L’interrogazione del consigliere comunale Antonio Fioroni presentata il 5 marzo 2019

Nell’interrogazione Fioroni ricorda che “il Ministero dell’Interno ha ravveduto la necessità di aprire una sede dei Vigili del Fuoco in Anguillara Sabazia e che la stessa è stata individuata in via Braccianense-Claudia n.766, e che l’Area Metropolitana, dopo un sopralluogo avvenuto in data 11/01/19, non avrebbe riscontrato problematiche all’interno dello stabile”.

La riunione di Novembre 2018 poi il silenzio

Il consigliere comunale fa presente il fatto che: “Nonostante le ripetute richieste dei Vigili interessati al progetto, l’unico riscontro – da parte dell’amministrazione comunale Ndr. – avuto è stata una riunione fine a se stessa”. Nel novembre del 2018 si era infatti tenuto un incontro, con la vice Sindaco Sara Galea e il consigliere comunale Alessia Pistola, finalizzato alla possibilità di aprire una nuova sede dei Vigili del Fuoco ad Anguillara Sabazia.

La sede dei Vigili del Fuoco venne chiusa nel 2010

Fino al 2010 in via Marchigiana ad Anguillara Sabazia era presente una sede dei Vigili del Fuoco che venne chiusa il 15 settembre dello stesso anno a causa di uno sfratto esecutivo. Una caserma operativa fin dal 2002 che vedeva 65 volontari. Il servizio offerto dai 65 Vigili del Fuoco volontari in questa caserma, permetteva, in coordinamento con le sedi permanenti, interventi e attività di soccorso tecnico urgente in una zona a nord di Roma che, per la ricchezza naturalistica, rappresenta un notevole e delicato patrimonio da preservare.
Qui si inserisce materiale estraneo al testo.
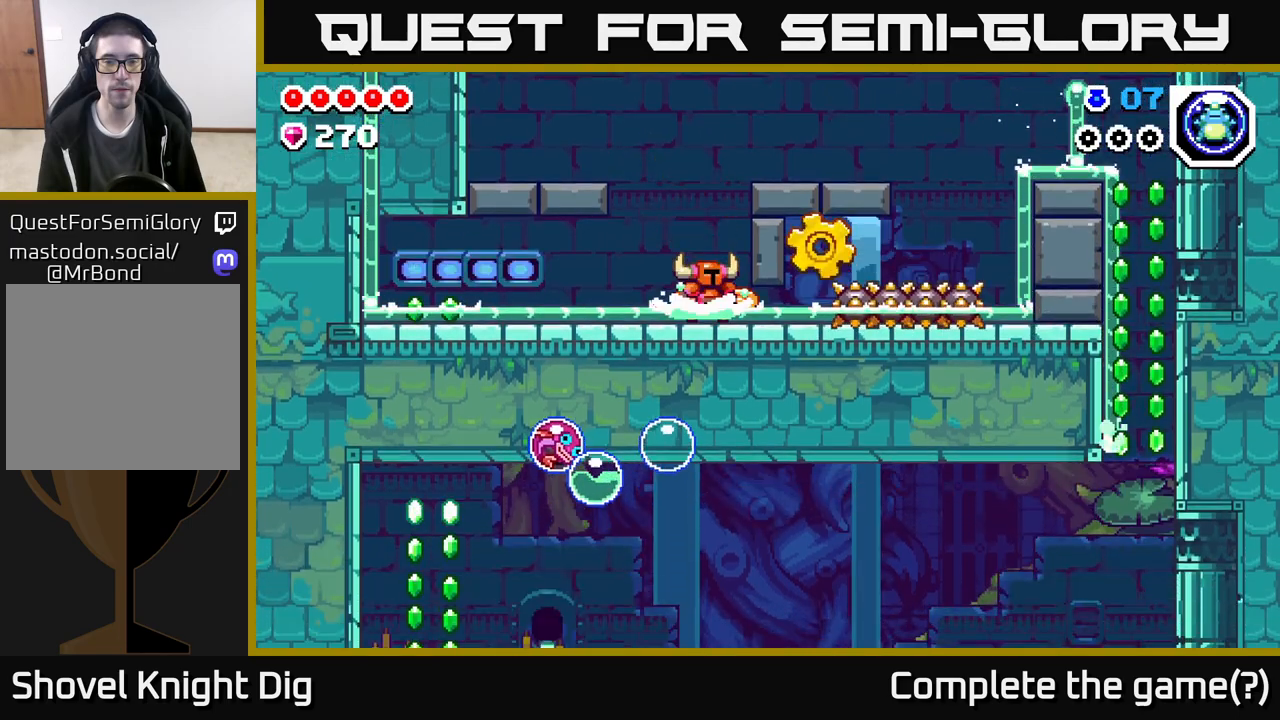
{"buttons": ["A"], "left_stick": "right", "right_stick": "center", "events": [[83, "left_stick", "down"], [300, "left_stick", "right"], [483, "A", "down"]]}
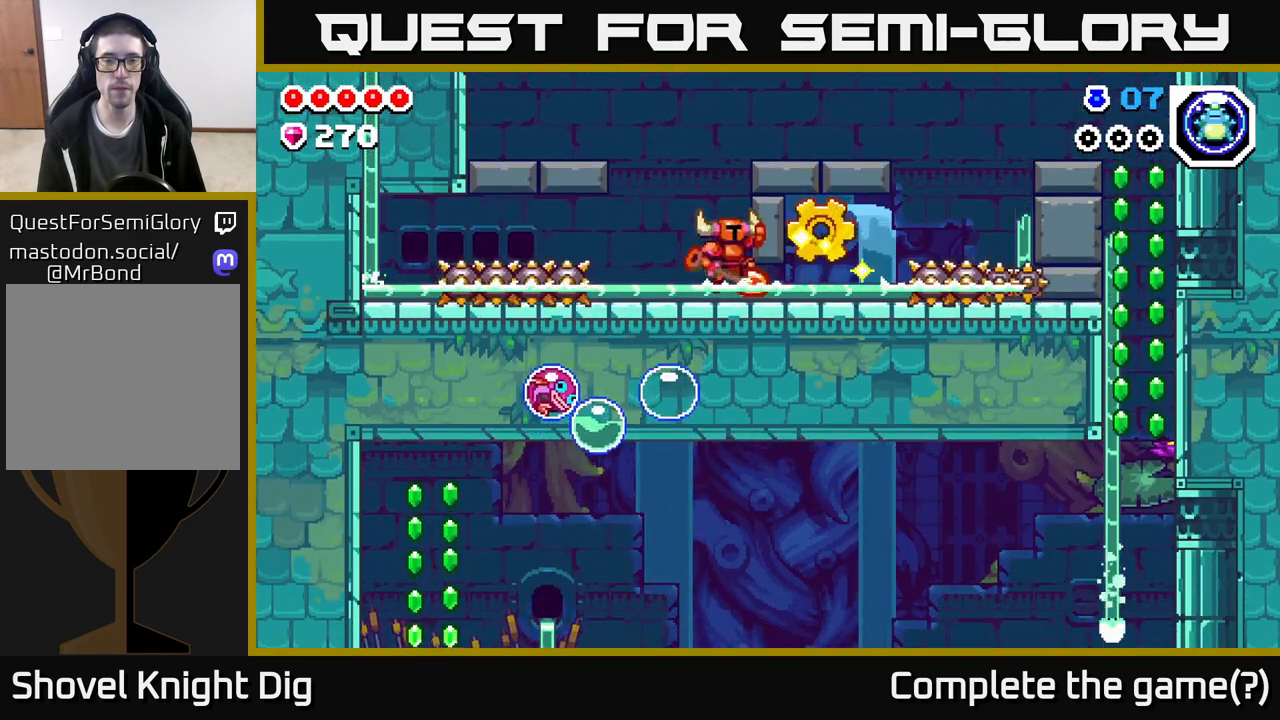
{"buttons": [], "left_stick": "right", "right_stick": "center", "events": [[200, "A", "up"]]}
Un’area soggetta a numerosi e diversi incidenti

L’esigenza di un presidio ad Anguillara Sabazia, inoltre, era nata proprio dalle difficoltà delle squadre dei distaccamenti di Bracciano e Campagnano di intervenire in modo capillare e tempestivo in una zona, che specialmente in estate, è soggetta a numerosi e diversi incidenti. Si tratta di un’area densa di boschi e sterpaglie, che include due laghi, Bracciano e Martignano, ed alcuni tratti di strade che conducono a località balneari, come la via Aurelia e l’autostrada Roma-Civitavecchia.
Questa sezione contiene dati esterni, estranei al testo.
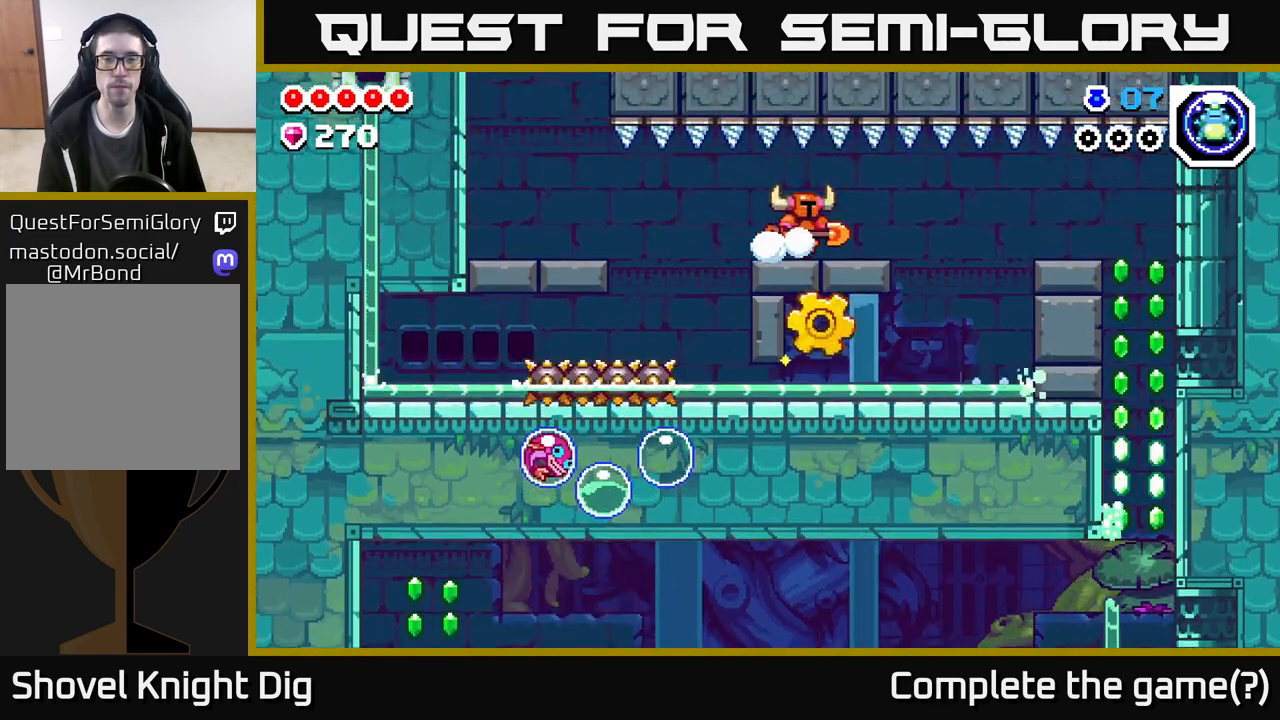
{"buttons": [], "left_stick": "center", "right_stick": "center", "events": [[50, "left_stick", "center"], [333, "left_stick", "left"], [483, "left_stick", "center"]]}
Il Comune pagherebbe solo le utenze

Il consigliere comunale sabatino ha poi fatto espressamente presente che “i costi per il Comune di Anguillara Sabazia dovrebbero limitarsi alla sola copertura delle spese per le utenze”. Fioroni sollecita dunque l’amministrazione comunale guidata dalla sindaca Anselmo ad interfacciarsi con l’Area Metropolitana al fine di iniziare la procedura e “la perimetria con annessi atti consequenziali per la buona riuscita del progetto” considerando il fatto che ”avere una sede dei Vigili del Fuoco in zona, aiuterebbe a fronteggiare, qualora si presentassero, tutte le emergenze, anche quelle paventate nel Piano di Emergenza Comunale”.
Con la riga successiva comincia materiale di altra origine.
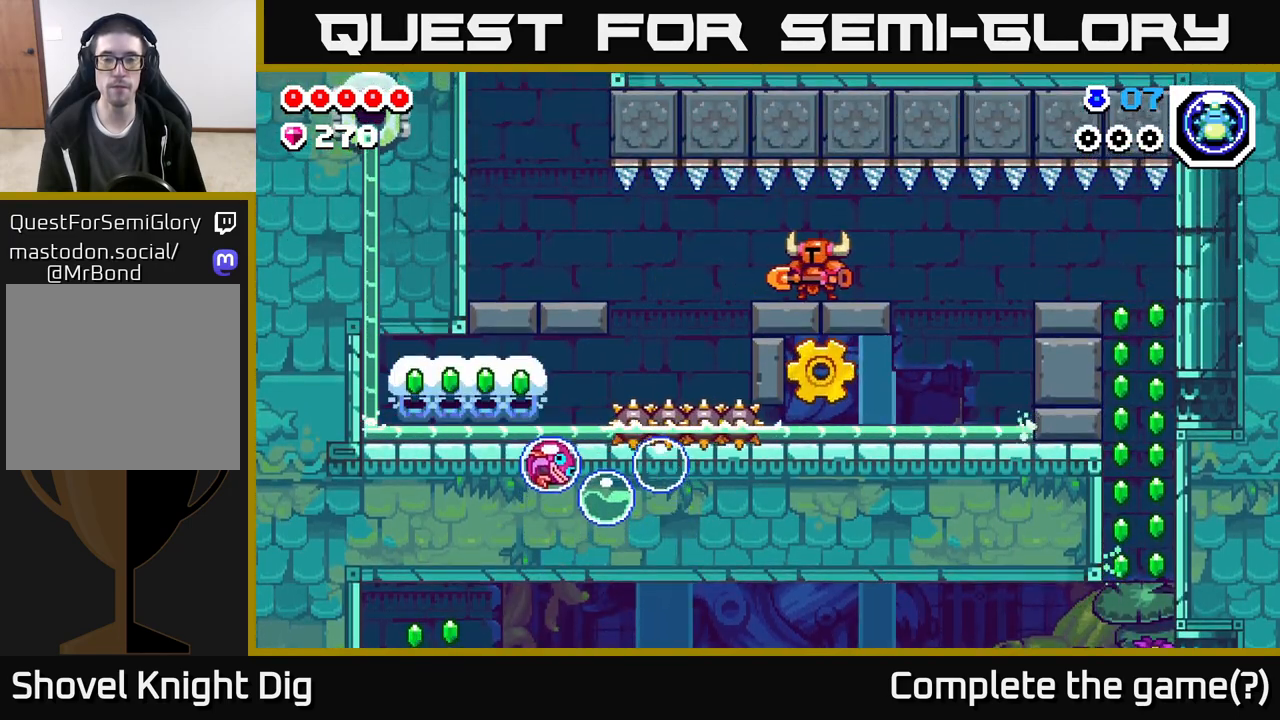
{"buttons": [], "left_stick": "center", "right_stick": "center", "events": [[283, "left_stick", "left"], [417, "left_stick", "center"]]}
Un’interrogazione importante

Soprattutto perché tratta della sicurezza, per la quale Fioroni chiede di relazionare circa “la reale volontà dell’amministrazione di favorire l’apertura di una sede così importante per il nostro territorio e di relazionare circa la possibilità di individuare una sede alternativa alla casa cantoniera Anguillara Sabazia”.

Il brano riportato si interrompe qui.